- **BRANO SCELTO**:

**********

Oggi è la Festa del Papà. Eppure non bastano tempeste di zucchero velato dei bignè di San Giuseppe a seppellire la realtà: la nostra è “una società senza padri”. Quella che nell’anno spartiacque 1968 lo psicanalista francese Gerard Mendel ha chiamato “rivolta contro il padre” ha trovato oggi, almeno in Occidente, il suo compimento. E i risultati sono allarmanti. La diagnosi l’ha tracciata il prof. Claudio Risé, psicanalista e saggista di successo, che nel 2013 ha scritto “Il padre – L’assente inaccettabile” (ed. San Paolo) e che da tempo si occupa di questo tema con la voce e con la penna. L’assenza del padre, per Risé, lascia un vuoto incolmabile. Il dilagare di separazioni e divorzi, che si concludono quasi sempre con l’espulsione dei padri da casa e l’indebolimento del loro rapporto con i figli, ha contribuito al fenomeno di eclissi della figura paterna. Ma il processo di svalutazione del padre non abbraccia solo una dimensione individuale, ma anche quella più ampia: sociale. Una società senza padre è una società che rifiuta l’autorità, nonché il senso religioso e dunque la capacità di dare un significato, una traccia ben definita alla propria esistenza. Non stupisce, allora, che insieme alle vetrine in cui fanno bella mostra sfilze di bignè di San Giuseppe, ci siano scaffali di una nota catena di librerie sui quali campeggia – per lanciare una promozione – il fumetto di un figlio sulle spalle di suo padre che dice “Io comunque preferisco la mamma!”. Le bugie, però, hanno le gambe corte: il bisogno del padre è forte come lo è il bisogno di Dio. Ed è per questo che, benché soffocato dall’ideologia, è destinato a riemergere dal profondo del nostro io e a riaffermarsi come un anelito inestinguibile. È questa la tesi, rassicurante, del prof. Risé, che In Terris ha intervistato.
Prof. Risé, partiamo dal nesso tra l’eclissarsi della figura paterna e la secolarizzazione…
“Non solo nelle coscienze, ma nella maggior parte delle culture, il primo padre è Dio, è lui il principio generatore originario, il motore della storia e della vita. Il padre naturale è il suo rappresentante sulla terra. La secolarizzazione, l'espulsione di Dio dalla vita quotidiana, non poteva quindi non indebolirlo. Tuttavia il processo di secolarizzazione – come è noto – è in progressivo declino da anni tra le persone. È anche per questo che le Chiese che vi si erano adeguate oggi sono invece in difficoltà”.

**********

- **ESTRATTO DEI DATI**:
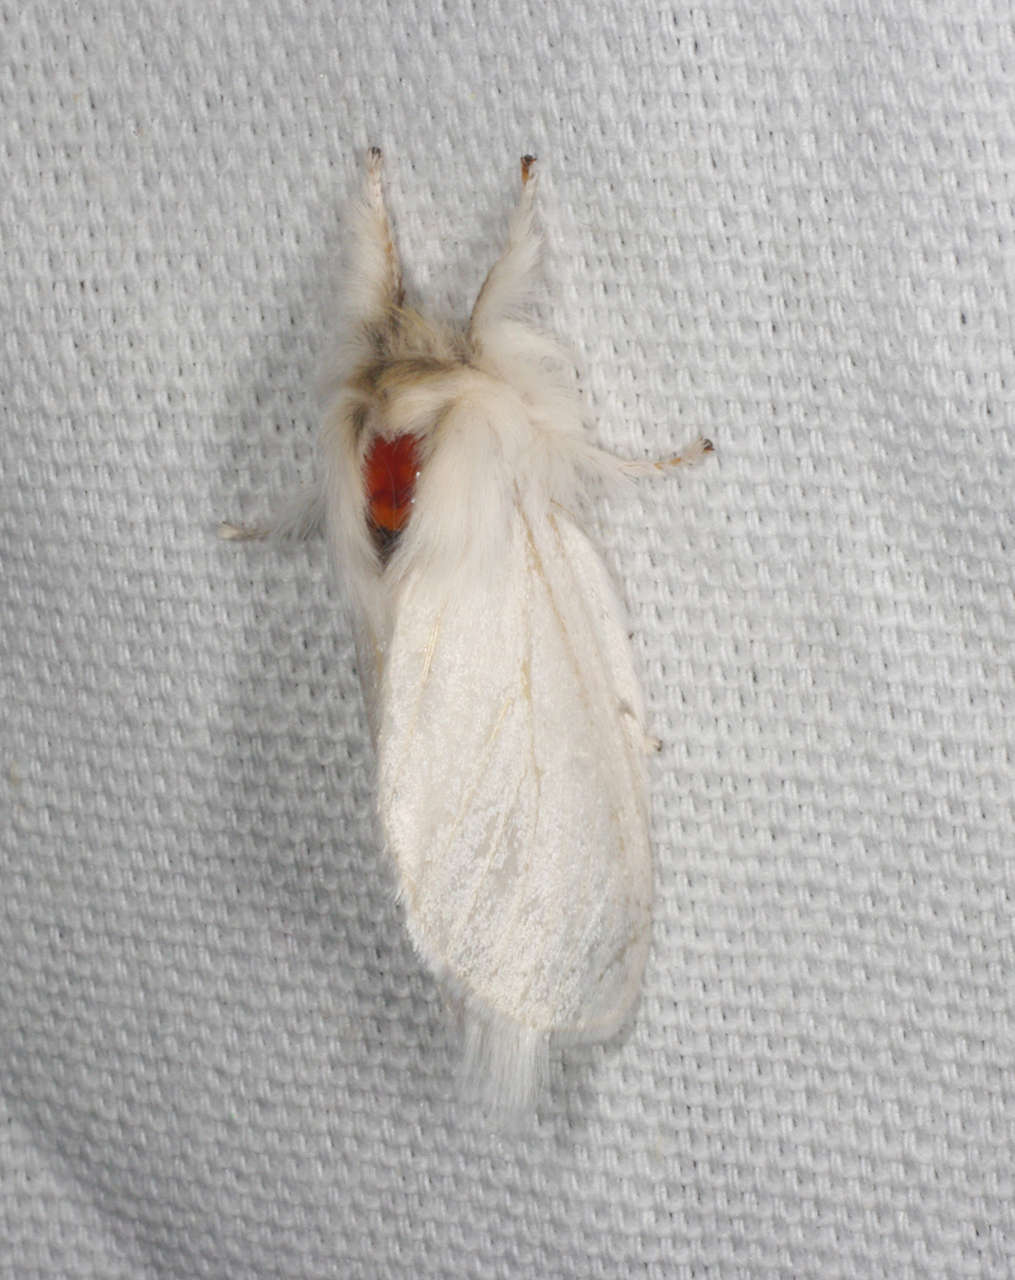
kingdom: Animalia
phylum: Arthropoda
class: Insecta
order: Lepidoptera
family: Notodontidae
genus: Trichiocercus
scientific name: Trichiocercus sparshalli
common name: Long-tailed satin
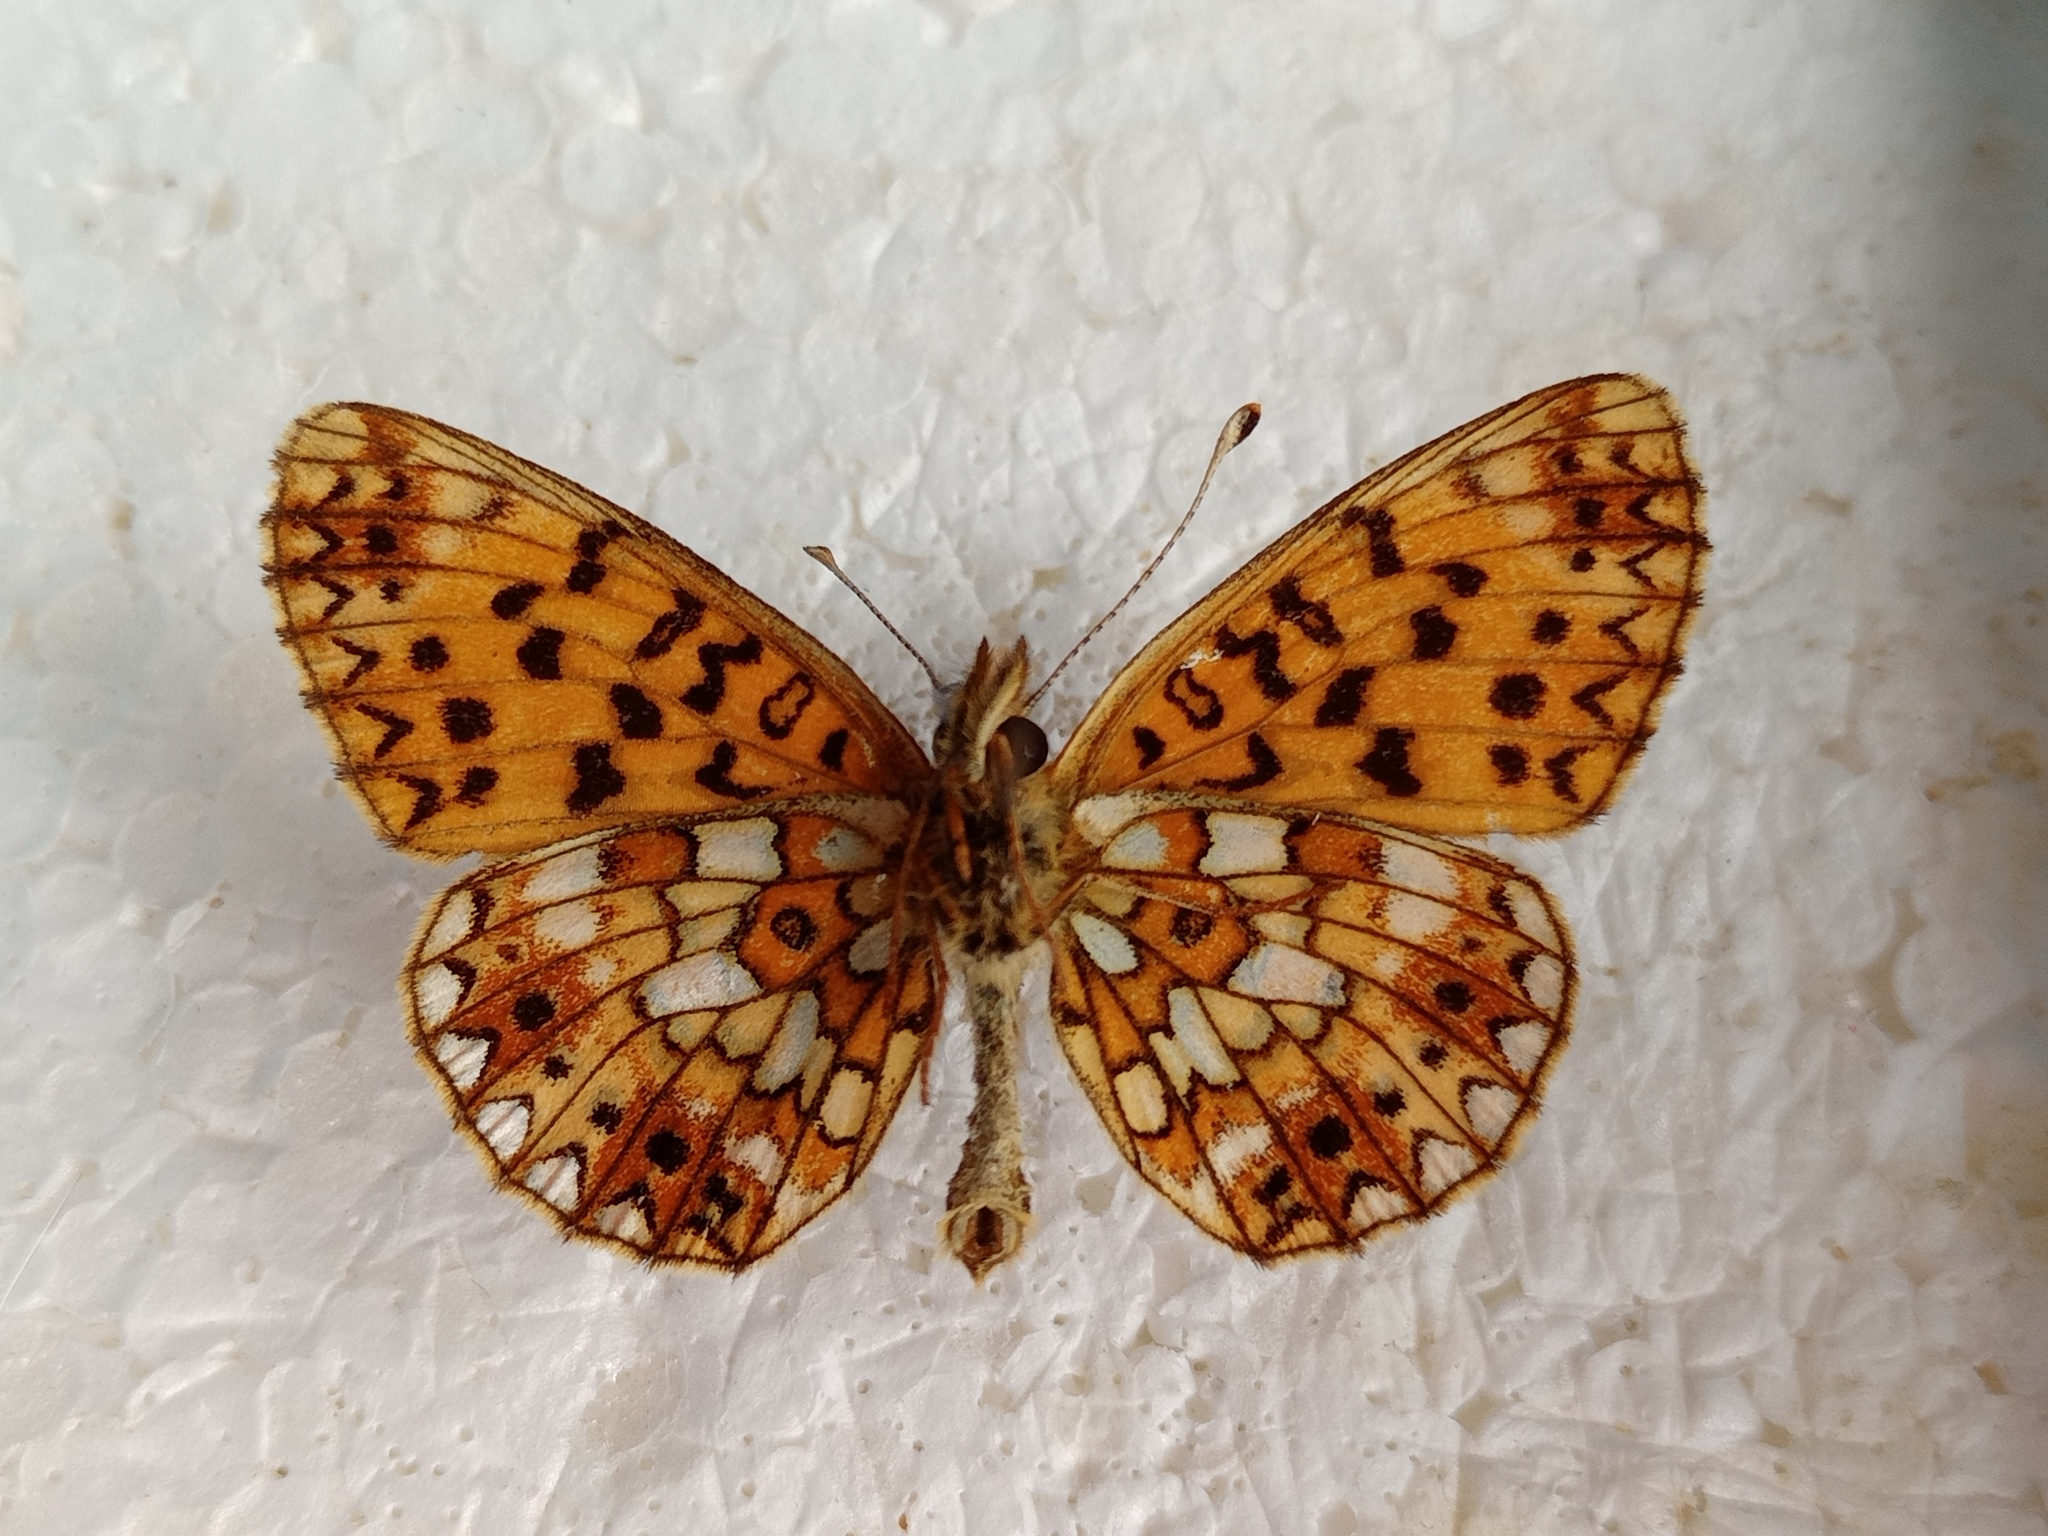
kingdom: Animalia
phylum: Arthropoda
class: Insecta
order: Lepidoptera
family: Nymphalidae
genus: Boloria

**********

- **I TUOI COMPITI**:
1. Nell'articolo sulla figura paterna, elenca tutte le definizioni che la prima risposta del prof. Risé dà di Dio.
2. Secondo l'articolo sulla figura paterna, in che anno Claudio Risé ha scritto "Il padre – L'assente inaccettabile"?
3. Riprendi l'articolo sulla figura paterna dopo l'ultima frase riportata.

- **SOLUZIONI DEGLI ESERCIZI**:
1. il primo padre; il principio generatore originario; il motore della storia e della vita

2. Nel 2013.

3.
Una recente polemica ha investito negli ultimi giorni il Congresso Mondiale delle Famiglie: anche questo accanimento rivela una società che rifiuta il ruolo del padre?
“Sicuramente. Ogni riferimento a valori trascendenti disturba le ideologie materialiste su cui faticosamente si regge la società dei consumi, nemica del padre, testimone del limite e della sua funzione nello sviluppo dei figli”.
A proposito di polemiche, si è molto discusso del ddl Pillon, che mira a stabilire tempi paritari di permanenza dei figli con entrambi i genitori separati. Che idea si è fatto di questo dibattito?
“Gran parte di ciò che è stato riferito dai grandi media sembrava esser frutto del lavoro di chi non aveva mai letto il ddl, e sembrava esprimere gli interessi di chi ha finora prosperato sulla conflittualità familiare. Il ddl Pillon cerca di portare in Italia un regime di tutela dei figli che già ispira leggi simili in vigore in importanti Paesi occidentali (dal Canada all'Australia, a diversi Stati Usa, e molti altri), che hanno fortemente diminuito la conflittualità post divorzi, con risultati molto positivi sui figli”.
Negli anni si è assistito a una crescita esponenziale dell’età dei neo-papà. Alcuni ritengono sia un fatto positivo: “Meglio diventare padri quando si è maturi”, dicono. Cosa ne pensa?
“I figli sono ormai così pochi, il declino demografico è una realtà che investe tutto l’Occidente. Dunque credo che dove c'è un papà – purché ci sia anche una mamma in carne ed ossa – va sempre bene”.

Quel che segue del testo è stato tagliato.